There are oth­er drug­mak­ers de­vel­op­ing orex­in med­i­cines for in­som­nia, in­clud­ing Idor­sia and Min­er­va. So what makes Dayvi­go spe­cial?

Ivan Che­ung

“Those oth­er com­pounds are in clin­i­cal de­vel­op­ment — they have shown some­thing, and haven’t shown every­thing,” Ivan Che­ung, chief of neu­rol­o­gy of Ei­sai US, em­pha­sized to End­points, re­fer­ring to sleep on­set, sleep main­te­nance, next morn­ing safe­ty mea­sure­ments, ef­fi­ca­cy over 6 months and safe­ty over 12 months.

“Of course, I’m al­ways about more treat­ment op­tions for more pa­tients,” he said. “All I can say is that it is not an easy task even if you think you have a great mech­a­nis­tic drug to check all those box­es, and I think we’ve checked off a lot of box­es.”

Che­ung did not of­fer any de­tail on the com­pa­ny’s pric­ing plans for the drug in in­som­nia.

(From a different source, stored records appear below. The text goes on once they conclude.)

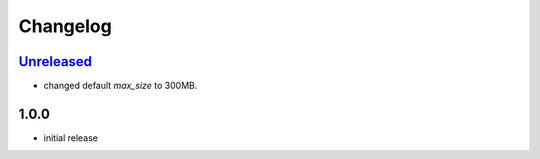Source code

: Changelog
*********

`Unreleased`_
-------------

- changed default `max_size` to 300MB.

1.0.0
-----

- initial release


.. _Unreleased: https://github.com/adbenitez/simplebot_downloader/compare/v1.0.0...HEAD
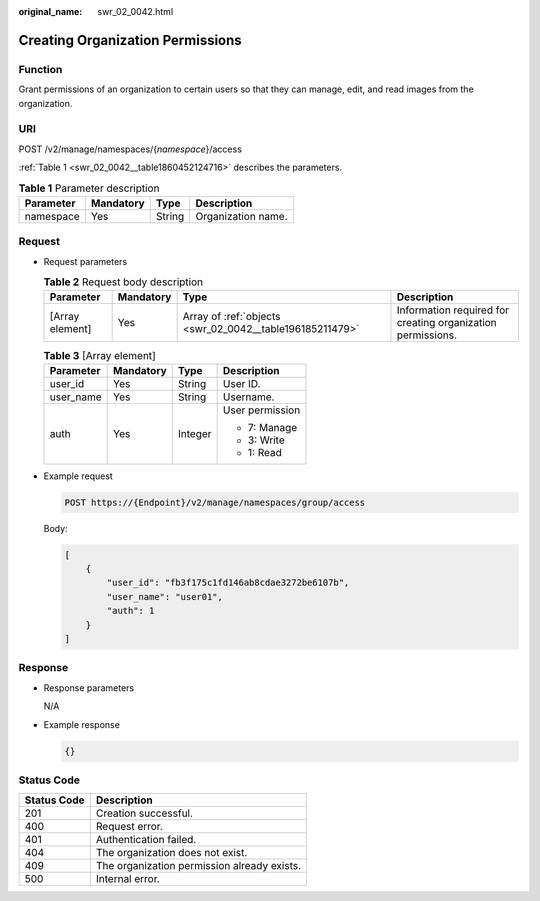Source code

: :original_name: swr_02_0042.html

.. _swr_02_0042:

Creating Organization Permissions
=================================

Function
--------

Grant permissions of an organization to certain users so that they can manage, edit, and read images from the organization.

URI
---

POST /v2/manage/namespaces/{*namespace*}/access

:ref:`Table 1 <swr_02_0042__table1860452124716>` describes the parameters.

.. _swr_02_0042__table1860452124716:

.. table:: **Table 1** Parameter description

   ========= ========= ====== ==================
   Parameter Mandatory Type   Description
   ========= ========= ====== ==================
   namespace Yes       String Organization name.
   ========= ========= ====== ==================

Request
-------

-  Request parameters

   .. table:: **Table 2** Request body description

      +-----------------+-----------+----------------------------------------------------------+-------------------------------------------------------------+
      | Parameter       | Mandatory | Type                                                     | Description                                                 |
      +=================+===========+==========================================================+=============================================================+
      | [Array element] | Yes       | Array of :ref:`objects <swr_02_0042__table196185211479>` | Information required for creating organization permissions. |
      +-----------------+-----------+----------------------------------------------------------+-------------------------------------------------------------+

   .. _swr_02_0042__table196185211479:

   .. table:: **Table 3** [Array element]

      +-----------------+-----------------+-----------------+-----------------+
      | Parameter       | Mandatory       | Type            | Description     |
      +=================+=================+=================+=================+
      | user_id         | Yes             | String          | User ID.        |
      +-----------------+-----------------+-----------------+-----------------+
      | user_name       | Yes             | String          | Username.       |
      +-----------------+-----------------+-----------------+-----------------+
      | auth            | Yes             | Integer         | User permission |
      |                 |                 |                 |                 |
      |                 |                 |                 | -  7: Manage    |
      |                 |                 |                 | -  3: Write     |
      |                 |                 |                 | -  1: Read      |
      +-----------------+-----------------+-----------------+-----------------+

-  Example request

   .. code-block:: text

      POST https://{Endpoint}/v2/manage/namespaces/group/access

   Body:

   .. code-block::

      [
          {
              "user_id": "fb3f175c1fd146ab8cdae3272be6107b",
              "user_name": "user01",
              "auth": 1
          }
      ]

Response
--------

-  Response parameters

   N/A

-  Example response

   .. code-block::

      {}

Status Code
-----------

=========== ===========================================
Status Code Description
=========== ===========================================
201         Creation successful.
400         Request error.
401         Authentication failed.
404         The organization does not exist.
409         The organization permission already exists.
500         Internal error.
=========== ===========================================

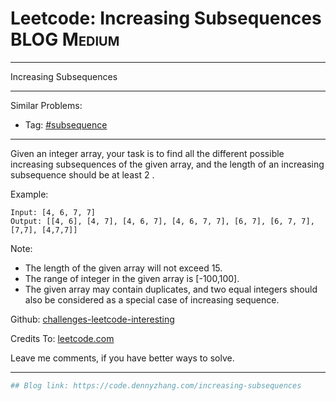 * Leetcode: Increasing Subsequences                              :BLOG:Medium:
#+STARTUP: showeverything
#+OPTIONS: toc:nil \n:t ^:nil creator:nil d:nil
:PROPERTIES:
:type:     subsequence, classic
:END:
---------------------------------------------------------------------
Increasing Subsequences
---------------------------------------------------------------------
Similar Problems:
- Tag: [[https://code.dennyzhang.com/tag/subsequence][#subsequence]]
---------------------------------------------------------------------
Given an integer array, your task is to find all the different possible increasing subsequences of the given array, and the length of an increasing subsequence should be at least 2 .

Example:
#+BEGIN_EXAMPLE
Input: [4, 6, 7, 7]
Output: [[4, 6], [4, 7], [4, 6, 7], [4, 6, 7, 7], [6, 7], [6, 7, 7], [7,7], [4,7,7]]
#+END_EXAMPLE

Note:
- The length of the given array will not exceed 15.
- The range of integer in the given array is [-100,100].
- The given array may contain duplicates, and two equal integers should also be considered as a special case of increasing sequence.

Github: [[url-external:https://github.com/DennyZhang/challenges-leetcode-interesting/tree/master/problems/increasing-subsequences][challenges-leetcode-interesting]]

Credits To: [[url-external:https://leetcode.com/problems/increasing-subsequences/description/][leetcode.com]]

Leave me comments, if you have better ways to solve.
---------------------------------------------------------------------

#+BEGIN_SRC python
## Blog link: https://code.dennyzhang.com/increasing-subsequences

#+END_SRC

Orex­in sig­nal­ing is im­pli­cat­ed in oth­er phys­i­o­log­i­cal func­tions such as mem­o­ry, emo­tions, mo­ti­va­tion, and at­ten­tion. There­fore, Ei­sai is al­so test­ing the drug for use in Alzheimer’s dis­ease, in ad­di­tion to ir­reg­u­lar sleep-wake rhythm dis­or­der. The drug was pre­vi­ous­ly be­ing joint­ly de­vel­oped with Pur­due, but Ei­sai bought back all the rights to it ear­li­er this year.